Integrated Facilitation for clearer, smarter conversations

Client Context

The Decommissioning Alliance (TDA) operates in one of the most challenging and tightly regulated environments in the UK. Their work at Sellafield requires clarity, disciplined communication and collaboration across specialist teams. Several members of the management group recognised that, despite strong technical expertise, they lacked confidence and structure when leading discussions, workshops or problem‑solving sessions. They wanted practical facilitation skills that would help them bring people together, hold clearer conversations and lead more effectively in a high‑stakes environment.

TDA commissioned LEEWAY to design and deliver a focused one‑day in-person facilitation training course in Cumbria.

The Challenge

TDA’s managers are experienced, capable and highly operational. But many felt they lacked a simple, repeatable way to plan and run meetings or group discussions. They were confident in the technical content — but less so in managing group dynamics, structuring conversations or guiding a room through a complex issue.

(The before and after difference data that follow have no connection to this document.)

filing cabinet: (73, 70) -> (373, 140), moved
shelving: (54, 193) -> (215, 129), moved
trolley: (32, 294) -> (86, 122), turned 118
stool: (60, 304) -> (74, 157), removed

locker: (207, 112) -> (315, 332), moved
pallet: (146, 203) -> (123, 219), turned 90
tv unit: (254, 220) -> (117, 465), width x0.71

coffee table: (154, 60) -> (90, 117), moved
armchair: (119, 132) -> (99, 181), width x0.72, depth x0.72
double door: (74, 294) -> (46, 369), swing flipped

The challenge was to deliver a single, practical, high‑impact learning day that equipped them with usable facilitation tools, helped them understand how groups behave, and gave them confidence to lead more engaging and effective conversations.

Core Question

How do we help technically skilled managers develop practical, grounded facilitation skills so they can lead clearer, more structured and more engaging discussions in a safety‑critical environment?

Our Approach

We designed a one‑day Learning Lab that combined clear frameworks, hands‑on practice and tools drawn from LEEWAY’s Integrated Facilitation model. The day covered:

·       An integrated view of facilitation and leadership — how facilitative behaviours strengthen everyday leadership practice.

·       A structured approach to scoping and planning — using purpose, content and process to set conversations up for success.

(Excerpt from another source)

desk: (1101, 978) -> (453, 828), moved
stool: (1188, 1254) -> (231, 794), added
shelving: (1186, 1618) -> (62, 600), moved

·       Understanding people and emotion — how groups respond, how dynamics shift and how to work with these responses productively.

·       Facilitation tools — including check‑ins, breakout structures, card‑based idea capture, clustering, templates and physical “working on the floor” techniques.

·       Practical facilitation practice — designing short sessions and receiving constructive feedback.

The session was deliberately interactive and grounded. Participants worked with real situations from their own roles, making the learning instantly relevant. The atmosphere was informal, supportive and focused on practical application — exactly what TDA needed.

How We Worked

We created a calm, low‑stress environment that encouraged people to talk openly, experiment with tools and ask questions without hesitation. At the same time, the session itself modelled good facilitation: clear purpose, visible structure, thoughtful pacing, and attention to both process and emotion.

The approach balanced input and experience. Participants were introduced to key models — such as content/process/emotion, the arc of experience, and simple scoping templates — then immediately applied them. Physical movement, small‑group work and structured reflection helped keep energy high and support different learning styles.

Contribution from Participants

The group brought honesty and a willingness to try new methods. They shared experiences of meetings that worked well and those that didn’t, identifying patterns and reflecting on the behaviours that help or hinder productive conversations. Their openness created a strong learning environment, with participants encouraging each other as they practised new techniques.

Many arrived feeling uncertain about facilitation; most left recognising that with a bit of structure and intention, they could run far more effective sessions.

Key Findings

A number of themes emerged through the day. Participants realised how much more effective meetings become when the facilitator is clear on purpose and structure from the outset. Planning wasn’t something people resisted — they simply hadn’t been given a simple method before.

The tools landed well because they were practical. Participants valued having concrete steps for scoping, planning and running sessions, and appreciated understanding the emotional side of group work — why people respond the way they do and how to work with that rather than fight it.

Many participants noted that facilitation wasn’t an “extra skill” but an essential leadership behaviour — something that could help them get better outcomes in everyday interactions.

Emerging Impact

By the end of the day, managers were noticeably more confident in how they approached meetings and discussions. They left with:

  • A structured, repeatable method for scoping and planning sessions

  • Practical, everyday tools for engaging groups and guiding conversations

  • Greater confidence in managing dynamics and emotion in the room

  • A clear understanding of how facilitation strengthens leadership

Early feedback showed that participants were already applying the tools — using clearer purpose statements, structuring discussions more thoughtfully and involving others more intentionally.

Why LEEWAY

LEEWAY brings a grounded, human and practical approach to facilitation training. The Integrated Facilitation model blends behavioural insight, structure and real‑world experience into tools that work under pressure — particularly in highly regulated, technically demanding environments like the nuclear sector.

This programme gave TDA’s managers the practical confidence they needed to run better conversations, collaborate more effectively and lead with greater clarity.